Simulation of Heston process Quantlib-Python

Question

I am wondering weather there exists some method such that one can simulate sample paths for the Heston model in Quantlib-Python. I am currently working on a project that require simulations with the Quadratic Exponental scheme with martingale correction, as calibrated parameters severely violates the Feller condition. I have tried to implement the QE scheme by coding it my self, however, with limited success. I have also tried installation of PyQL, but have not been able to make it work.

I have seen that one can utilize theql.GaussianMultiPathGenerator in order to simulate other multi dimensional scenarios. Is it possible one can utilize this method to simulate a CIR and a OU process and correlate them somehow?
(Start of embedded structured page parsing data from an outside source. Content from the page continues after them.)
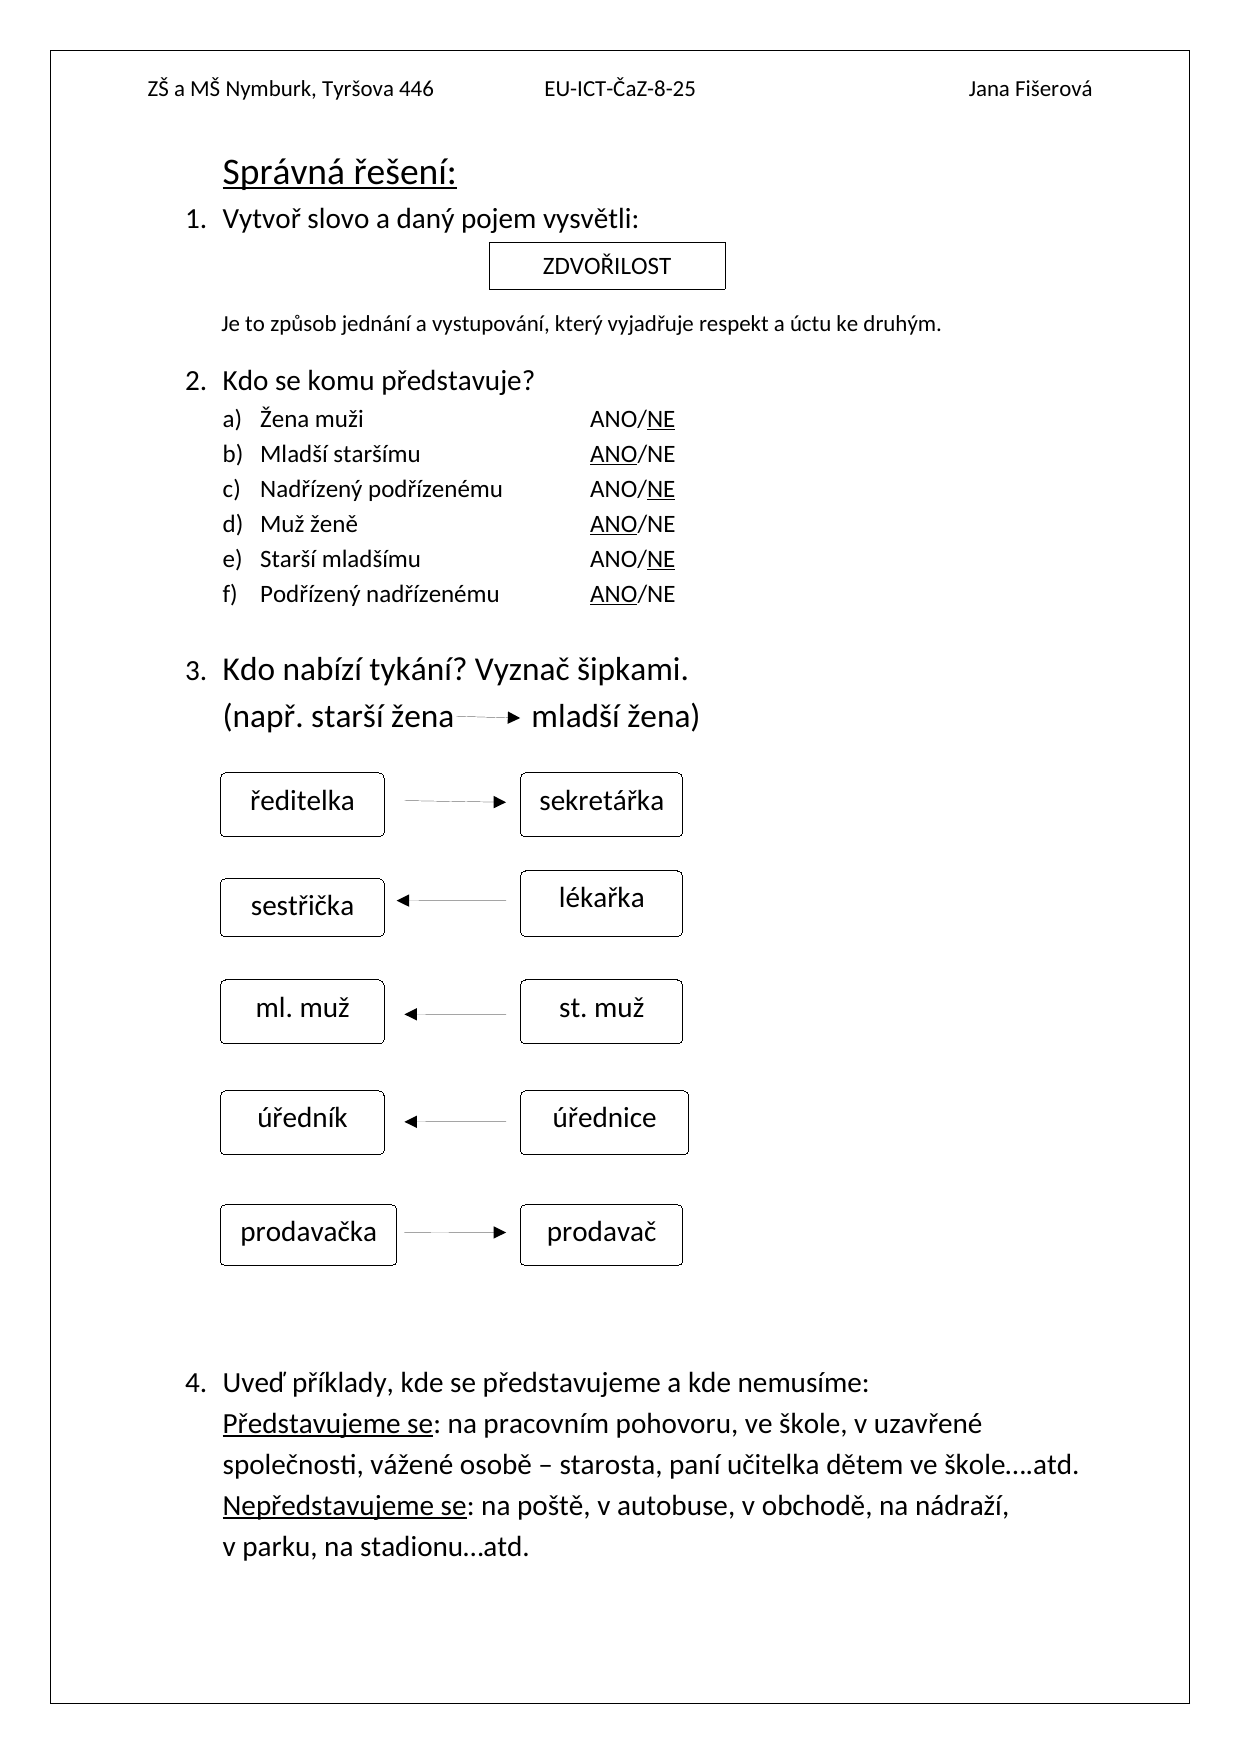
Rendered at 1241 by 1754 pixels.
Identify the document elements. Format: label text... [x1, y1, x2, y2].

list Starší mladšímu ANO/NE [222, 543, 1093, 573]
list Správná řešení: [222, 148, 1093, 193]
list Vytvoř slovo a daný pojem vysvětli: [185, 200, 1093, 236]
list Nepředstavujeme se: na poště, v autobuse, v obchodě, na nádraží, v parku, na stadionu…atd. [222, 1487, 1093, 1563]
list Představujeme se: na pracovním pohovoru, ve škole, v uzavřené společnosti, vážené osobě – starosta, paní učitelka dětem ve škole….atd. [222, 1405, 1093, 1481]
list Kdo se komu představuje? [185, 362, 1093, 397]
list Nadřízený podřízenému ANO/NE [222, 473, 1093, 503]
list Podřízený nadřízenému ANO/NE [222, 578, 1093, 608]
text Je to způsob jednání a vystupování, který vyjadřuje respekt a úctu ke druhým. [147, 309, 1093, 337]
list Žena muži ANO/NE [222, 403, 1093, 433]
list Mladší staršímu ANO/NE [222, 438, 1093, 468]
list Uveď příklady, kde se představujeme a kde nemusíme: [185, 1364, 1093, 1399]
list Kdo nabízí tykání? Vyznač šipkami. [185, 648, 1093, 688]
list Muž ženě ANO/NE [222, 508, 1093, 538]
list (např. starší žena mladší žena) [222, 694, 1093, 735]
Is there some other way?

Answer 1

The snippets below will generate spot and vol paths from QuantLib's HestonProcess, and generate the plots shown.

Notice that in the vol histogram, we see a peak appearing in the 0 bucket - due to Feller not being well satisfied, we're seeing many vols landing in 0 and staying for a long amount of time

Snippet to generate the paths:

import QuantLib as ql
import numpy as np
import pandas as pd
from matplotlib import pyplot as plt
from mpl_toolkits.mplot3d import Axes3D

# Utility function to pull out spot and vol paths as Pandas dataframes
def generate_multi_paths_df(sequence, num_paths):
    spot_paths = []
    vol_paths = []

    for i in range(num_paths):
        sample_path = seq.next()
        values = sample_path.value()

        spot, vol = values

        spot_paths.append([x for x in spot])
        vol_paths.append([x for x in vol])

    df_spot = pd.DataFrame(spot_paths, columns=[spot.time(x) for x in range(len(spot))])
    df_vol = pd.DataFrame(vol_paths, columns=[spot.time(x) for x in range(len(spot))])

    return df_spot, df_vol

today = ql.Date(1, 7, 2020)
v0 = 0.01; kappa = 1.0; theta = 0.04; rho = -0.3; sigma = 0.4; spot = 100; rate = 0.0

# Set up the flat risk-free curves
riskFreeCurve = ql.FlatForward(today, rate, ql.Actual365Fixed())
flat_ts = ql.YieldTermStructureHandle(riskFreeCurve)
dividend_ts = ql.YieldTermStructureHandle(riskFreeCurve)

heston_process = ql.HestonProcess(flat_ts, dividend_ts, ql.QuoteHandle(ql.SimpleQuote(spot)), v0, kappa, theta, sigma, rho)

timestep = 8
length = 2
times = ql.TimeGrid(length, timestep)
dimension = heston_process.factors()

rng = ql.GaussianRandomSequenceGenerator(ql.UniformRandomSequenceGenerator(dimension * timestep, ql.UniformRandomGenerator()))
seq = ql.GaussianMultiPathGenerator(heston_process, list(times), rng, False)

df_spot, df_vol = generate_multi_paths_df(seq, 10000)
df_spot.head()

Snippet to generate the plots:

# Plot the first ten paths for spot and vol, and the distribution of the final path step across all paths
plt.figure(figsize=(20, 10))

plt.subplot(2, 2, 1)
plt.plot(df_spot.iloc[0:10].transpose())
plt.title("Sample Spot Paths")

plt.subplot(2, 2, 2)
plt.hist(df_spot[2.0], bins=np.linspace(0, 250, 51))
plt.title("Spot, t=2Y")

plt.subplot(2, 2, 3)
plt.plot(np.sqrt(df_vol.iloc[0:10]).transpose())
plt.title("Sample Vol Paths")

plt.subplot(2, 2, 4)
plt.hist(np.sqrt(df_vol[2.0]), bins=np.linspace(0, 0.8, 17))
plt.title("Instantaneous Vol, t=2Y")